■ **Exercise requirements**
Rewrite the data below so that every "developed" becomes "edited", keeping everything else the same.

# START OF Material shown

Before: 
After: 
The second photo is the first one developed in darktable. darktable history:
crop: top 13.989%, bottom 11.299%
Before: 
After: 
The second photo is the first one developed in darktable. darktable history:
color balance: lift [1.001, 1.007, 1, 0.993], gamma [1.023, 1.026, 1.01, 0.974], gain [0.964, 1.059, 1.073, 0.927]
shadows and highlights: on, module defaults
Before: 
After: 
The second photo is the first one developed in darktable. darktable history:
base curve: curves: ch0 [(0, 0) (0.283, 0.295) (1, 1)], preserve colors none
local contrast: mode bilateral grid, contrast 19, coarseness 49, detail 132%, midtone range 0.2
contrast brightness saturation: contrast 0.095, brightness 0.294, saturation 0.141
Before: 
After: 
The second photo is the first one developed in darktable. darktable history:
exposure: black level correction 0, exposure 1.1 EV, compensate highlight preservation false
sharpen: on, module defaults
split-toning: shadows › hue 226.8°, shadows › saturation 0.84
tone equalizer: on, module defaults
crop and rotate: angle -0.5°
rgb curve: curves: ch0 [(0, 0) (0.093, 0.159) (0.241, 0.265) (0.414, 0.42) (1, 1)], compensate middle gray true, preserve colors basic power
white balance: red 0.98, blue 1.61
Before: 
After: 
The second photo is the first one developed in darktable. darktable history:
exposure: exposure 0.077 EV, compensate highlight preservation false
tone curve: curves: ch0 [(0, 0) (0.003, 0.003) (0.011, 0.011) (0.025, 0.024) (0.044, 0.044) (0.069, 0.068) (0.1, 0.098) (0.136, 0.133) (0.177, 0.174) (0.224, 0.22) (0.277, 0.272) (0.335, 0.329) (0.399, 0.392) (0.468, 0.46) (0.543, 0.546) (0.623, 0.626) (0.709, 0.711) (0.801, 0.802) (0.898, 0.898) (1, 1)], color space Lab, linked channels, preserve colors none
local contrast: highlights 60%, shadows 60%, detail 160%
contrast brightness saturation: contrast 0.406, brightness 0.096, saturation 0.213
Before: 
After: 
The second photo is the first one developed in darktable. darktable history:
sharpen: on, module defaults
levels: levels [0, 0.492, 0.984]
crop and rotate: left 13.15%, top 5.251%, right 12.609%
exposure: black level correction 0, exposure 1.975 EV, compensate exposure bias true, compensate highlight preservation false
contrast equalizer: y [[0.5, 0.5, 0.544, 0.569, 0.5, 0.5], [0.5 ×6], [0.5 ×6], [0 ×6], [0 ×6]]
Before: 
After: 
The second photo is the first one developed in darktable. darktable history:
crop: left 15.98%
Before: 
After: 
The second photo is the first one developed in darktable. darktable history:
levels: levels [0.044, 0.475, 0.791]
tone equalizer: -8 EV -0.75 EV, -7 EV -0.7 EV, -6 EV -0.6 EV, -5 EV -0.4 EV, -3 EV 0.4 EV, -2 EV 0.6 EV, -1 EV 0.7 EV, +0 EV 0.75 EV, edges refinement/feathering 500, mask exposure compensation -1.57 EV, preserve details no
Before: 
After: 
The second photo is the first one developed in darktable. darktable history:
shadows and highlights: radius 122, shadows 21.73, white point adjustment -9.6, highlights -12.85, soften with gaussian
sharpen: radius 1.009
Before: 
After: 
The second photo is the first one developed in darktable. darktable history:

# END OF Material shown

■ **Task answer**
Before: 
After: 
The second photo is the first one edited in darktable. darktable history:
crop: top 13.989%, bottom 11.299%
Before: 
After: 
The second photo is the first one edited in darktable. darktable history:
color balance: lift [1.001, 1.007, 1, 0.993], gamma [1.023, 1.026, 1.01, 0.974], gain [0.964, 1.059, 1.073, 0.927]
shadows and highlights: on, module defaults
Before: 
After: 
The second photo is the first one edited in darktable. darktable history:
base curve: curves: ch0 [(0, 0) (0.283, 0.295) (1, 1)], preserve colors none
local contrast: mode bilateral grid, contrast 19, coarseness 49, detail 132%, midtone range 0.2
contrast brightness saturation: contrast 0.095, brightness 0.294, saturation 0.141
Before: 
After: 
The second photo is the first one edited in darktable. darktable history:
exposure: black level correction 0, exposure 1.1 EV, compensate highlight preservation false
sharpen: on, module defaults
split-toning: shadows › hue 226.8°, shadows › saturation 0.84
tone equalizer: on, module defaults
crop and rotate: angle -0.5°
rgb curve: curves: ch0 [(0, 0) (0.093, 0.159) (0.241, 0.265) (0.414, 0.42) (1, 1)], compensate middle gray true, preserve colors basic power
white balance: red 0.98, blue 1.61
Before: 
After: 
The second photo is the first one edited in darktable. darktable history:
exposure: exposure 0.077 EV, compensate highlight preservation false
tone curve: curves: ch0 [(0, 0) (0.003, 0.003) (0.011, 0.011) (0.025, 0.024) (0.044, 0.044) (0.069, 0.068) (0.1, 0.098) (0.136, 0.133) (0.177, 0.174) (0.224, 0.22) (0.277, 0.272) (0.335, 0.329) (0.399, 0.392) (0.468, 0.46) (0.543, 0.546) (0.623, 0.626) (0.709, 0.711) (0.801, 0.802) (0.898, 0.898) (1, 1)], color space Lab, linked channels, preserve colors none
local contrast: highlights 60%, shadows 60%, detail 160%
contrast brightness saturation: contrast 0.406, brightness 0.096, saturation 0.213
Before: 
After: 
The second photo is the first one edited in darktable. darktable history:
sharpen: on, module defaults
levels: levels [0, 0.492, 0.984]
crop and rotate: left 13.15%, top 5.251%, right 12.609%
exposure: black level correction 0, exposure 1.975 EV, compensate exposure bias true, compensate highlight preservation false
contrast equalizer: y [[0.5, 0.5, 0.544, 0.569, 0.5, 0.5], [0.5 ×6], [0.5 ×6], [0 ×6], [0 ×6]]
Before: 
After: 
The second photo is the first one edited in darktable. darktable history:
crop: left 15.98%
Before: 
After: 
The second photo is the first one edited in darktable. darktable history:
levels: levels [0.044, 0.475, 0.791]
tone equalizer: -8 EV -0.75 EV, -7 EV -0.7 EV, -6 EV -0.6 EV, -5 EV -0.4 EV, -3 EV 0.4 EV, -2 EV 0.6 EV, -1 EV 0.7 EV, +0 EV 0.75 EV, edges refinement/feathering 500, mask exposure compensation -1.57 EV, preserve details no
Before: 
After: 
The second photo is the first one edited in darktable. darktable history:
shadows and highlights: radius 122, shadows 21.73, white point adjustment -9.6, highlights -12.85, soften with gaussian
sharpen: radius 1.009
Before: 
After: 
The second photo is the first one edited in darktable. darktable history:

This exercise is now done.